Your first reflex should be to read any possible specifications directly on the part to mount or on the target part that receives it.  Alternatively you may refer to the documentation that came with your part or frame.  Your last resort is to check the manufacturer website.

Once you know the cut-off torque to reach, how about measuring the torque you apply?
Let’s say in a high-torque scenario, like a cassette (a set of bicycle rear wheel sprockets).

3 rules
a) don’t apply your own strength with your arm, as you couldn’t measure it.  Apply a well known weight onto the wrench handle.

b) Determine the distance at which to exert the weight so that the corresponding torque equates the value you want to reach.

c) For the sake of simplicity, make sure the wrench is horizontal.

What weight corresponds to what torque?
By definition, torque is given by this formula:
T = F . r where F is the force exerted onto the wrench at the useful distance r from its centre O.  Here the force is the weight, so it is exactly vertical.
r is not always the length of the wrench.  We talked about useful distance.  It is if the force is exerted at a right angle from the wrench (α = 0), otherwise it’s more complicated to calculate, we’ll see that general case further down.  

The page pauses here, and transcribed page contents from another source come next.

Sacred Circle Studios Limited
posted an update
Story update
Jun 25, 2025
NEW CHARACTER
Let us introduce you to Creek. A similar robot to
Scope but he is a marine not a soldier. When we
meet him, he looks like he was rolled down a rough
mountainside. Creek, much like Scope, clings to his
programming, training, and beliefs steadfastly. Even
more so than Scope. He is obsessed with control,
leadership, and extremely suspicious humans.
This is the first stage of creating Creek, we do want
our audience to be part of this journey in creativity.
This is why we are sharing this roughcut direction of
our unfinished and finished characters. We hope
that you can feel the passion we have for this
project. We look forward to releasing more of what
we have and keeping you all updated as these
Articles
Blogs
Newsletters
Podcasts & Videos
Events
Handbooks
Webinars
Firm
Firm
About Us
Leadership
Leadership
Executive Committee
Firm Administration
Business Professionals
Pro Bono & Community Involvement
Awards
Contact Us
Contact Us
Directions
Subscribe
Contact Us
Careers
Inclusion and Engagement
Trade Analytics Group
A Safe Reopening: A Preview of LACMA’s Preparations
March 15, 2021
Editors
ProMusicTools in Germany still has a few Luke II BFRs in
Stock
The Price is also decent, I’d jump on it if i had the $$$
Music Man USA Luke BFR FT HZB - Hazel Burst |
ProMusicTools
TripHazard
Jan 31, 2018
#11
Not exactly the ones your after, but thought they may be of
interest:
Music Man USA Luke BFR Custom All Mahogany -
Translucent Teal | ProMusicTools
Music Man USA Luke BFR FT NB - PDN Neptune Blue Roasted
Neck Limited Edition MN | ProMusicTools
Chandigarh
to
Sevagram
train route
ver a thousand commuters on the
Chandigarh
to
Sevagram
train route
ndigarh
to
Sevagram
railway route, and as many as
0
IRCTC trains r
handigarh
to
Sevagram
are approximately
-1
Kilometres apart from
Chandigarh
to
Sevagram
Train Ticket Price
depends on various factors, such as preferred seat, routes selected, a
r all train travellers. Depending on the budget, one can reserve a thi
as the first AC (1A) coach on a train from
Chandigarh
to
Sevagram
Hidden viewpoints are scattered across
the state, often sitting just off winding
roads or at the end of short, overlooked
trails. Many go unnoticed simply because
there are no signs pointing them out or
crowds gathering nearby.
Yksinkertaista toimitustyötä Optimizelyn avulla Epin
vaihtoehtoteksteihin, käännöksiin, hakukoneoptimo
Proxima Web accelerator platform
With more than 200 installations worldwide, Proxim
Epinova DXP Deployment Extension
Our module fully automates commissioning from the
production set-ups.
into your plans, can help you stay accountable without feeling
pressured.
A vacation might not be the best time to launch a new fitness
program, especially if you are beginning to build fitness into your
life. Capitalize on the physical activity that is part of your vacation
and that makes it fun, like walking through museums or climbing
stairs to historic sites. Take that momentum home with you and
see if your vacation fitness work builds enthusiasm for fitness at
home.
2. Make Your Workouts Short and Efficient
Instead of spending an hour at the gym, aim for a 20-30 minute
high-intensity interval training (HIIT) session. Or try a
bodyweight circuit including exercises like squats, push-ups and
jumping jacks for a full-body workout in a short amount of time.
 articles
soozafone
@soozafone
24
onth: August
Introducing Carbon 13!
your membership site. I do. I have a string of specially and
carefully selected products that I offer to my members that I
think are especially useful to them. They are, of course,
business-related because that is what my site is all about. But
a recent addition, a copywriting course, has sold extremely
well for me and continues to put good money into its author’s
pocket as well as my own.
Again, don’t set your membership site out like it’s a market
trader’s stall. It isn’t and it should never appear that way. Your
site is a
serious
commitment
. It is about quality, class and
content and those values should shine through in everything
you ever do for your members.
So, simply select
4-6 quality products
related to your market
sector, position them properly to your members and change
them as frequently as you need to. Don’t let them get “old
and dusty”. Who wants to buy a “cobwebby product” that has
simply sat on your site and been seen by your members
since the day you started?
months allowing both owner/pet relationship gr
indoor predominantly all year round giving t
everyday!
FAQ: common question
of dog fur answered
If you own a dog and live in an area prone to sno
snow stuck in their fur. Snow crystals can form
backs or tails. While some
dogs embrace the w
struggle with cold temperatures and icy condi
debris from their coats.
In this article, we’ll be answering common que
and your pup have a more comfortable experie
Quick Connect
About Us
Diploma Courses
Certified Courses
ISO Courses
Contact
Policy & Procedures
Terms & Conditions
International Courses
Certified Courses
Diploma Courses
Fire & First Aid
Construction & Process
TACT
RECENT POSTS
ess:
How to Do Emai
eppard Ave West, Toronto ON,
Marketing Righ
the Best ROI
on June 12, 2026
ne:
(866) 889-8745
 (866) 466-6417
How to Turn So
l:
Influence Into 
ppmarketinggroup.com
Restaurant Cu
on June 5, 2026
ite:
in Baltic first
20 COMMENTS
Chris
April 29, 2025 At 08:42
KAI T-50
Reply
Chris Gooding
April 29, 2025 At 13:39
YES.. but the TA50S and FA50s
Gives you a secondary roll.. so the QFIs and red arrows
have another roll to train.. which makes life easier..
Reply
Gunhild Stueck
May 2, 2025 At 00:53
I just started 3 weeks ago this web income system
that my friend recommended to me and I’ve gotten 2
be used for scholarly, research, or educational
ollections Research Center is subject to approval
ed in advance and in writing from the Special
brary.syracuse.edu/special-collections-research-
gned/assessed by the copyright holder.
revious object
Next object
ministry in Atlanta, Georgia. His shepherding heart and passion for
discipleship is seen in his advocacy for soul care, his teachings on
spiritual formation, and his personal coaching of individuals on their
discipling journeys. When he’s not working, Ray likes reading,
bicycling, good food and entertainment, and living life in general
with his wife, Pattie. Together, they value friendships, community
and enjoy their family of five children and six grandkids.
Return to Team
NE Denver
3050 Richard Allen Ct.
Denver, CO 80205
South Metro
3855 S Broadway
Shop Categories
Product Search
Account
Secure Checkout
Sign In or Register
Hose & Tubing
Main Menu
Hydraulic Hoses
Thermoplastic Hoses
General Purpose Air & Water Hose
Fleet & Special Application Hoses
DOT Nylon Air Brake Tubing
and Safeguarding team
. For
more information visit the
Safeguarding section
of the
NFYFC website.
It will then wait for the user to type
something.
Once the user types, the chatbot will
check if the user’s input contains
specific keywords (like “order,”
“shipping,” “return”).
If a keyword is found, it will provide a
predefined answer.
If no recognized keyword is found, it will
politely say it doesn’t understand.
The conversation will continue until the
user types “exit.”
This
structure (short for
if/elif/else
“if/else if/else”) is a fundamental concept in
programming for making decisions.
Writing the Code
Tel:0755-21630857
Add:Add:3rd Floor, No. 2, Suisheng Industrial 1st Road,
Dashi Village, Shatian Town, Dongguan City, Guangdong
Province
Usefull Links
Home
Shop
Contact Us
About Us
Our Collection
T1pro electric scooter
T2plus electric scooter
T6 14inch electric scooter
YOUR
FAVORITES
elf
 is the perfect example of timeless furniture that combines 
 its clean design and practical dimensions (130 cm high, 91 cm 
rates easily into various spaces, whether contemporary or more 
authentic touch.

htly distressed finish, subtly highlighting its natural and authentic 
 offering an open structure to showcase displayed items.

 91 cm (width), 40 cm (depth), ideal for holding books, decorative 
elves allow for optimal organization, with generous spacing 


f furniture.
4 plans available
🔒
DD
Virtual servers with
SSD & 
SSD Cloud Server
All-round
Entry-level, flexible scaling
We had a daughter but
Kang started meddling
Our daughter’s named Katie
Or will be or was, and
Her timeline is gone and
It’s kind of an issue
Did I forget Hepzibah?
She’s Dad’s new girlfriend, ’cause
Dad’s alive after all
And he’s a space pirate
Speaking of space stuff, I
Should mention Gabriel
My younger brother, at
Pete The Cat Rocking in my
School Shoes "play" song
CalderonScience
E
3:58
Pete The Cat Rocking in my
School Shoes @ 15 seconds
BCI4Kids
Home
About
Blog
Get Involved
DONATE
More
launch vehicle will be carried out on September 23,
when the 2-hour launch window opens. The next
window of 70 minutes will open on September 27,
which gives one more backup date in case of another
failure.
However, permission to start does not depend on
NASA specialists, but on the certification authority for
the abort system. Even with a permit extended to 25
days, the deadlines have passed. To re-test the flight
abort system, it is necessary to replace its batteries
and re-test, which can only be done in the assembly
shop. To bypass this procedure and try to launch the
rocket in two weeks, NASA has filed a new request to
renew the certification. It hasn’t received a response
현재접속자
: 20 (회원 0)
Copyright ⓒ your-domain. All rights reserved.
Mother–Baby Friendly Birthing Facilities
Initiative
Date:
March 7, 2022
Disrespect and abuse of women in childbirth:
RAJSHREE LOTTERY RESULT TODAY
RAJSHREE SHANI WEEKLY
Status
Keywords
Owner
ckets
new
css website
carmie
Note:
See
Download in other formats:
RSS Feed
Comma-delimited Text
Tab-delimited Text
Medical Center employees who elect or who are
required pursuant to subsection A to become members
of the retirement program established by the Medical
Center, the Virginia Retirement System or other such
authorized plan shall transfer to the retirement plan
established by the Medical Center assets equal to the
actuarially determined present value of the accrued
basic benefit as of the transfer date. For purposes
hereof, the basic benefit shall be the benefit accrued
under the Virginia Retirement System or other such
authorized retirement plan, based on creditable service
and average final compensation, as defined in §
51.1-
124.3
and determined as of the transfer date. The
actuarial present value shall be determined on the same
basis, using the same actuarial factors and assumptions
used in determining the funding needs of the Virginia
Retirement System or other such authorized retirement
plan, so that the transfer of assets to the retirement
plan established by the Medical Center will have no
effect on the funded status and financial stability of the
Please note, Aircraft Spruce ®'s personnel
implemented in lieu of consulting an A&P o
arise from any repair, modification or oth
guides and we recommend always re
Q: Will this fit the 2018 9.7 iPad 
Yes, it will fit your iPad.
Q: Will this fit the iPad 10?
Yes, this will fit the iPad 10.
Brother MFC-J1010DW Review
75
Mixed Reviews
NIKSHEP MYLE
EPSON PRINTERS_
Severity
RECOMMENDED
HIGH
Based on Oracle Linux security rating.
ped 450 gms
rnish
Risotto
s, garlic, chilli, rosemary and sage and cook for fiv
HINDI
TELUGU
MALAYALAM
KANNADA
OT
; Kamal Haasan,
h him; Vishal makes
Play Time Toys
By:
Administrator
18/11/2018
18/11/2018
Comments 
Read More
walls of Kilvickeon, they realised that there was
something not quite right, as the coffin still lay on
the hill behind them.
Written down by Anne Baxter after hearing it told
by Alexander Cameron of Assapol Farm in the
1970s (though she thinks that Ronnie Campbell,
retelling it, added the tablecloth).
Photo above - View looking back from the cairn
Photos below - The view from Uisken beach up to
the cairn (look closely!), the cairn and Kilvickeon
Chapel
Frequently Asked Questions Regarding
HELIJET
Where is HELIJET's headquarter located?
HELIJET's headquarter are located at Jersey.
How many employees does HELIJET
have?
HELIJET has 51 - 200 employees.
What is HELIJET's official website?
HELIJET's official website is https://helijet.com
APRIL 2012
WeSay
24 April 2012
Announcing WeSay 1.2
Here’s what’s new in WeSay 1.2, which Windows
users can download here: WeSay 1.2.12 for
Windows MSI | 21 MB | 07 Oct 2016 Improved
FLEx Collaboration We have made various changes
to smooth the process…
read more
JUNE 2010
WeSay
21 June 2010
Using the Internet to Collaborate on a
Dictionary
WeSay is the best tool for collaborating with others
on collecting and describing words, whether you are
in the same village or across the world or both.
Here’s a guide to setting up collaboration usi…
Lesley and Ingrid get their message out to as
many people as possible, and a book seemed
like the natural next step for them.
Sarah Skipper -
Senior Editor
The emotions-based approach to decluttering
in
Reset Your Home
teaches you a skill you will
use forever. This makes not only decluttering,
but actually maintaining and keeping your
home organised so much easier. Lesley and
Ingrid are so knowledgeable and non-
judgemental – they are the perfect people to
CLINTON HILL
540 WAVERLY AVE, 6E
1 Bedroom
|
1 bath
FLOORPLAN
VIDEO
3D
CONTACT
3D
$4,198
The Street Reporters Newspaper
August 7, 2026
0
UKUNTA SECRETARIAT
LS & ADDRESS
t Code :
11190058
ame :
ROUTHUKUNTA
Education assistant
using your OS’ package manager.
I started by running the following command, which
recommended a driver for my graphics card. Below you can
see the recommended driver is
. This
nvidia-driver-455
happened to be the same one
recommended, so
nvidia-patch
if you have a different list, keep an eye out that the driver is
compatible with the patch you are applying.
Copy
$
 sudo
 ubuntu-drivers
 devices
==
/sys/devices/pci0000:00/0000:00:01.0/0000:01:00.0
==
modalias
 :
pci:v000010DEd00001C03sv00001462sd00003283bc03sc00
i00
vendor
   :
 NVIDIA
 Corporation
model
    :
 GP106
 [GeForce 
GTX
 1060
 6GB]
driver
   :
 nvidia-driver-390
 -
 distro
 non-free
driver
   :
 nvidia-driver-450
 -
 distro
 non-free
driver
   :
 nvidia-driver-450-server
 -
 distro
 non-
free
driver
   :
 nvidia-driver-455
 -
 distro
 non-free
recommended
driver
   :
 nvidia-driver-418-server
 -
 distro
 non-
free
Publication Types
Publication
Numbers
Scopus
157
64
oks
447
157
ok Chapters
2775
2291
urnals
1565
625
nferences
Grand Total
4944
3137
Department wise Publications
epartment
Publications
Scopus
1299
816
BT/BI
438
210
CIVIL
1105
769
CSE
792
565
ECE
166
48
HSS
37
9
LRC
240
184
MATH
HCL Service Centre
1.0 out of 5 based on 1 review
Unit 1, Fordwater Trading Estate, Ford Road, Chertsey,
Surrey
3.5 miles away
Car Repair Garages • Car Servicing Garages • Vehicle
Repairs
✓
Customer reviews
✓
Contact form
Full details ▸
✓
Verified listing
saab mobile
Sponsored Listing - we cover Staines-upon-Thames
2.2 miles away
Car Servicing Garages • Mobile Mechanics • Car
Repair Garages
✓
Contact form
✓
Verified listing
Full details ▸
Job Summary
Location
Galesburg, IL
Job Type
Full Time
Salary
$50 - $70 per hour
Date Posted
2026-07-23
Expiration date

A torque is always expressed in a unit of force multiplied by a unit of distance, such as the newton meter (N.m or Nm for short) in the International System (IS), used in this article.  Other units exist.  Attention, here it’s not newton per meter, it is a multiplication: newton by meter . . .

The newton is the unit of force in the IS.  It’s roughly equivalent to the horizontal, top down exertion made on Earth by a static mass of 100 grams.

In our case, if a static mass P exerts a force on a given point, that force is: F = P . g Where P is the mass in kilograms (in English we say weight, but it is subtly incorrect, it is actually mass), and g is the gravity.  Let’s consider g = 9.81 ms-2.  Fundamentals being edicted, let’s apply them to a freeehub practical case.


You want to tighten a cassette to 40 Nm, as specified on its screw.  We’ll say first that you apply a gym weight of 20 kg using an old clincher (you’ll see how convenient this is) to the tip of your cassette wrench (well you really need that one . . . ).
Let’s consider the wrench length is 21 cm from the axis to the middle of where the clincher applies.  You can now infer the torque applied when you lift the set so that the weight does not touch the ground anymore and the wrench is horizontal: T = F . r = 20 x 9.81 x 0.21 = 41.2 Nm 21 cm is converted in meters, as the unit used on the part is the Nm.

As you can see, 41 Nm is really close to the recommended 40 Nm, so I might not change a thing.  However, if you had to be more accurate, you might consider to get the rubber belt a tiny bit closer to the axis so that it reduces the torque.
The right distance to use is then:
r = T / F = 40 / (20 * 9.81) = 0.204 m = 20.4 cm

For the purists

If you really wanted to be accurate, you should add the own weight of the clincher tyre to the weight you use as a ballast, and also the contribution of the wrench itself, as if its weight added a torque applied at about half the length of its handle! Given the weights implied, the tyre and wrench contributions are called“second order terms” in Physics, hence negligeable before the main contributio: the weight of the ballast.

Remember, to use the torque formula, use the proper units.  A force should be expressed in newtons, and a distance in meters.

For further information, the general situation where a wrench makes an α angle with the horizontal leads to: T = F . r . cos(α) Reminder: cos(α) = 1 for α = 0, which is the remarkable case we used before, no calculator needed.